[TASK DESCRIPTION]:
Could you reproduce, from the records below, everything from the line with "FigUre 3 | cluster" down to the line with "FIGURE 1 Neighbor-joining", keeping both of those lines and changing nothing?

● ● ●

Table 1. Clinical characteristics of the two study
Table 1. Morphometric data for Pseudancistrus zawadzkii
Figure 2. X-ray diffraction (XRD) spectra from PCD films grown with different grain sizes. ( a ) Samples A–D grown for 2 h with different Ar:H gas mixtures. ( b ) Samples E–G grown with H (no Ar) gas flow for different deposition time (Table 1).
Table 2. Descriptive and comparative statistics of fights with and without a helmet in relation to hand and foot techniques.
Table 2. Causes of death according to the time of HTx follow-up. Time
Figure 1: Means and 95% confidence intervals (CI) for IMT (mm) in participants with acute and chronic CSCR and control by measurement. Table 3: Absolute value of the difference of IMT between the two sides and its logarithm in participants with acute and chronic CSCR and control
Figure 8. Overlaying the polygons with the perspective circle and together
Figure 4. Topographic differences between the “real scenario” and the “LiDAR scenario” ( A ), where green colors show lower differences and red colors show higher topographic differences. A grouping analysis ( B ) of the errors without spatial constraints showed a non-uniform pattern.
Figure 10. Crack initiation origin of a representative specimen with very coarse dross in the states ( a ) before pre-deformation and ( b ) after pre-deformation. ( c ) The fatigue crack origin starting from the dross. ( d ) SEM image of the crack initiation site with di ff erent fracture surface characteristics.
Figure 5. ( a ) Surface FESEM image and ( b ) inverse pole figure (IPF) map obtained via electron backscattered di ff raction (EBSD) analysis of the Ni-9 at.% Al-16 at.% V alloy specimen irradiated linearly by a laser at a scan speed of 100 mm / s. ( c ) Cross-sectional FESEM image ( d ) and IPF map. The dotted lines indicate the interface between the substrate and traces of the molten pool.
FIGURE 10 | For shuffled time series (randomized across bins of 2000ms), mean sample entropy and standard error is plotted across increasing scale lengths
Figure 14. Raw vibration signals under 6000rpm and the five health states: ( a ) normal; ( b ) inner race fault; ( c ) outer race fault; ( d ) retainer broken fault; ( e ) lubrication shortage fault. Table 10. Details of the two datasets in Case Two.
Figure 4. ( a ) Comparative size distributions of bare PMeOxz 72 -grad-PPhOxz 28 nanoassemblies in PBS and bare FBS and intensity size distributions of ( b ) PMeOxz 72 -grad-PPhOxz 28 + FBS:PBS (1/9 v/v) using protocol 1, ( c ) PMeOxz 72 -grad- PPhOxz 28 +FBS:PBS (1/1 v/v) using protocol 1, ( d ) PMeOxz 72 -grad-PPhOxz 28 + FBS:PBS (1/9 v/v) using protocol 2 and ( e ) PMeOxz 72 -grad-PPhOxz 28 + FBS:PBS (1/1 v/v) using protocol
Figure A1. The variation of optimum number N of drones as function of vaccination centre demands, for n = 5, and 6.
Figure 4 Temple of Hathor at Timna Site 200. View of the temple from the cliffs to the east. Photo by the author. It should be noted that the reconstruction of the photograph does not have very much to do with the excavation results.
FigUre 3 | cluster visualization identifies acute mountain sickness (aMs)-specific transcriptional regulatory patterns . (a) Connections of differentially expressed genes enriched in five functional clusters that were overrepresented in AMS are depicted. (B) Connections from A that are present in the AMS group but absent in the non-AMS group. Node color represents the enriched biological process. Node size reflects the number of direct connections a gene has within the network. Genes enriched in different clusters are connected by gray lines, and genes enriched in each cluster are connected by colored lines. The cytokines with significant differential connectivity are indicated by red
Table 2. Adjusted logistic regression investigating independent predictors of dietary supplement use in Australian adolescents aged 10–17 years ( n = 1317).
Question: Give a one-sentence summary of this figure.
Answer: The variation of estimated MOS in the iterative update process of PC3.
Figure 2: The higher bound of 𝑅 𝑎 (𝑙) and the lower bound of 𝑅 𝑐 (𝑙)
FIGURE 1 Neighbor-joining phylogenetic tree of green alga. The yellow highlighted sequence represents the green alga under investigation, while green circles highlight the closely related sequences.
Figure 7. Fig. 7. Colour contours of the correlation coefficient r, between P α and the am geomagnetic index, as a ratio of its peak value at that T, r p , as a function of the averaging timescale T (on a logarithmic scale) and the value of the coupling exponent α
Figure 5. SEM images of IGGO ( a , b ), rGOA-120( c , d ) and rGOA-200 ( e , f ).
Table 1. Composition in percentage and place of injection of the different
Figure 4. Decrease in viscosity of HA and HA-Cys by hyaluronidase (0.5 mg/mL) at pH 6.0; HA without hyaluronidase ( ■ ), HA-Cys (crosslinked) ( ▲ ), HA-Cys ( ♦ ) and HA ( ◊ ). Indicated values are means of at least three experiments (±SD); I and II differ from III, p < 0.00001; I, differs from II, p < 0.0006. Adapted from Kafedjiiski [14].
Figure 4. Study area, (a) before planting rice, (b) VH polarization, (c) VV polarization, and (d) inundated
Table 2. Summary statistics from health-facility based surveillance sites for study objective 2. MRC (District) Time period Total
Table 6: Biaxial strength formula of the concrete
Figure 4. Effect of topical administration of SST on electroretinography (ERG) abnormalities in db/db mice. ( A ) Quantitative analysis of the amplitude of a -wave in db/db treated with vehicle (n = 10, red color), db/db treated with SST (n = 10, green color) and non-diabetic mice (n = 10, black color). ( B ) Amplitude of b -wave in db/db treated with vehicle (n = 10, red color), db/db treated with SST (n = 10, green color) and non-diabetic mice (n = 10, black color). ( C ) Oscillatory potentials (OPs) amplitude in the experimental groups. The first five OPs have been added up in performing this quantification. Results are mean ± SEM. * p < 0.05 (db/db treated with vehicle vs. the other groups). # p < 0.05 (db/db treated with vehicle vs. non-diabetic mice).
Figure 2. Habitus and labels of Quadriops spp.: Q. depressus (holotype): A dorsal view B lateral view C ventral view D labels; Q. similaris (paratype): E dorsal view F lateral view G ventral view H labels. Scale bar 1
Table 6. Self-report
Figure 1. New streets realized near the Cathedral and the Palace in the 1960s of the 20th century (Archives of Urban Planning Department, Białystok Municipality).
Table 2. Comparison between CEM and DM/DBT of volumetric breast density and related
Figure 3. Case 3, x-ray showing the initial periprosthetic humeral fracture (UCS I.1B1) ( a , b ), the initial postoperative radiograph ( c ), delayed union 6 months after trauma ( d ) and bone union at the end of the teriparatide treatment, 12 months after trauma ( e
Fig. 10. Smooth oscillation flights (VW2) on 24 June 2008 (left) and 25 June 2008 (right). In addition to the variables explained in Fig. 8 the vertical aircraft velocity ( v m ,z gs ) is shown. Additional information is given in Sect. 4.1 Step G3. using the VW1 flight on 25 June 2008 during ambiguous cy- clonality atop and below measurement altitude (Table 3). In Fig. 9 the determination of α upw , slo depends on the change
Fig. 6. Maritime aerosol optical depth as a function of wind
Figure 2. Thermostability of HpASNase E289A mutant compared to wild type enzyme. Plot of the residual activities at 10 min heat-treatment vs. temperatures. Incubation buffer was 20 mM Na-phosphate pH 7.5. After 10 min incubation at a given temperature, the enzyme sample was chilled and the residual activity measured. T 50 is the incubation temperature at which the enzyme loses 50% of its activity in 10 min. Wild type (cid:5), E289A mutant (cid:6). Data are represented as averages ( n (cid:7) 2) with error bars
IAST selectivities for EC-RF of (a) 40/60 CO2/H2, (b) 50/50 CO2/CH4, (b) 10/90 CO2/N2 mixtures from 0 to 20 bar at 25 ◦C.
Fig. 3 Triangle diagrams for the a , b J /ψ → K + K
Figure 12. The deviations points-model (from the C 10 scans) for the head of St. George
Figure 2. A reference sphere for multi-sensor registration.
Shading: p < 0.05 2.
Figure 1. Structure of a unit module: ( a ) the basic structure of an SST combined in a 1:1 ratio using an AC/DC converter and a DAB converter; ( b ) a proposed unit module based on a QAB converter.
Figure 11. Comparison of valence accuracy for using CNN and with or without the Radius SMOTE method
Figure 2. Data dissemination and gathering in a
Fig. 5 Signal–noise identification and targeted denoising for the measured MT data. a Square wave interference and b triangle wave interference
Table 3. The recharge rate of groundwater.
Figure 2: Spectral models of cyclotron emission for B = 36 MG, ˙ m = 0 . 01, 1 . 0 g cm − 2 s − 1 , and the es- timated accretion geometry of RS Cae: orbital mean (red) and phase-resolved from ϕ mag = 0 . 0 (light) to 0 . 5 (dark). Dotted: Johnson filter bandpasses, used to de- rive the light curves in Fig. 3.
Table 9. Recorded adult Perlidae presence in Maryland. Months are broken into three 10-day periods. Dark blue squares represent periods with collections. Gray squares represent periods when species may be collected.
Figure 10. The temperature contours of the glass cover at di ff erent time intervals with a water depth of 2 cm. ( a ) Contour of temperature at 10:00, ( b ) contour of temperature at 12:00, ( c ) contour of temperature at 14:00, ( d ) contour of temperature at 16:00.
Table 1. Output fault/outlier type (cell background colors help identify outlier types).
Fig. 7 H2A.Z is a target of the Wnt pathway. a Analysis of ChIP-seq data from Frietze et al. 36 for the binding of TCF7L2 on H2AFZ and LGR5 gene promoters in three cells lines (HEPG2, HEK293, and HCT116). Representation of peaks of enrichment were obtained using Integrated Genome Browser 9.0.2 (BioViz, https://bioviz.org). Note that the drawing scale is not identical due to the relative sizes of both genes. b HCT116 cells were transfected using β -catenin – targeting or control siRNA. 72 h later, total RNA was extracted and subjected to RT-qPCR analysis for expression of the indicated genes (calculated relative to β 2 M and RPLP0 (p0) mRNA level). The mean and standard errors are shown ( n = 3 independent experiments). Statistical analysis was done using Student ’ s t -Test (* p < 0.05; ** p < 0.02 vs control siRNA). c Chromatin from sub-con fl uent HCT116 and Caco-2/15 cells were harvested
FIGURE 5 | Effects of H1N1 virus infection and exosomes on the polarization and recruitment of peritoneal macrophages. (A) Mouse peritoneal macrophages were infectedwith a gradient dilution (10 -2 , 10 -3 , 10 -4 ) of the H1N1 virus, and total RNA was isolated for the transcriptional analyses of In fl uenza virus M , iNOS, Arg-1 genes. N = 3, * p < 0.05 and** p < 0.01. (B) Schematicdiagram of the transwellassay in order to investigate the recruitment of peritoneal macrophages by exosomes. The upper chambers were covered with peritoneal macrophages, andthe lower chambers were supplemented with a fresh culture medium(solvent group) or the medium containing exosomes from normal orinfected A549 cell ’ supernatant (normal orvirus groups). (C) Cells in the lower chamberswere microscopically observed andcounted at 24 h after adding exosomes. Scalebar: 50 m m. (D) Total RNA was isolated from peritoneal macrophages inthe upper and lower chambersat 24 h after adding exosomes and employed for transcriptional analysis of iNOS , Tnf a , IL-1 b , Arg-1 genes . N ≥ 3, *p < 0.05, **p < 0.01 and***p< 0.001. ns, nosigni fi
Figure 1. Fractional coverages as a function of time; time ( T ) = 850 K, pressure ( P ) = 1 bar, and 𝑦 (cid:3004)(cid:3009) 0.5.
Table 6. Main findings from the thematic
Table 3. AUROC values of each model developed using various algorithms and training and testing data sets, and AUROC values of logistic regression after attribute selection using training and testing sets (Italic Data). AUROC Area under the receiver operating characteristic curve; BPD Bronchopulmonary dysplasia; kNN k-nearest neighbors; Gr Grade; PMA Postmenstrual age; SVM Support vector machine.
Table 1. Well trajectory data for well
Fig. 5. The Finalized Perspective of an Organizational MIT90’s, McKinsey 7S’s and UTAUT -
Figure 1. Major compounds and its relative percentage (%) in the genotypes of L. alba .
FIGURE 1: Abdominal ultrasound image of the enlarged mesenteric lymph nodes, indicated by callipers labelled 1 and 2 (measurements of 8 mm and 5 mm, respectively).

● ● ●

[TASK ANSWER]:
FigUre 3 | cluster visualization identifies acute mountain sickness (aMs)-specific transcriptional regulatory patterns . (a) Connections of differentially expressed genes enriched in five functional clusters that were overrepresented in AMS are depicted. (B) Connections from A that are present in the AMS group but absent in the non-AMS group. Node color represents the enriched biological process. Node size reflects the number of direct connections a gene has within the network. Genes enriched in different clusters are connected by gray lines, and genes enriched in each cluster are connected by colored lines. The cytokines with significant differential connectivity are indicated by red
Table 2. Adjusted logistic regression investigating independent predictors of dietary supplement use in Australian adolescents aged 10–17 years ( n = 1317).
Question: Give a one-sentence summary of this figure.
Answer: The variation of estimated MOS in the iterative update process of PC3.
Figure 2: The higher bound of 𝑅 𝑎 (𝑙) and the lower bound of 𝑅 𝑐 (𝑙)
FIGURE 1 Neighbor-joining phylogenetic tree of green alga. The yellow highlighted sequence represents the green alga under investigation, while green circles highlight the closely related sequences.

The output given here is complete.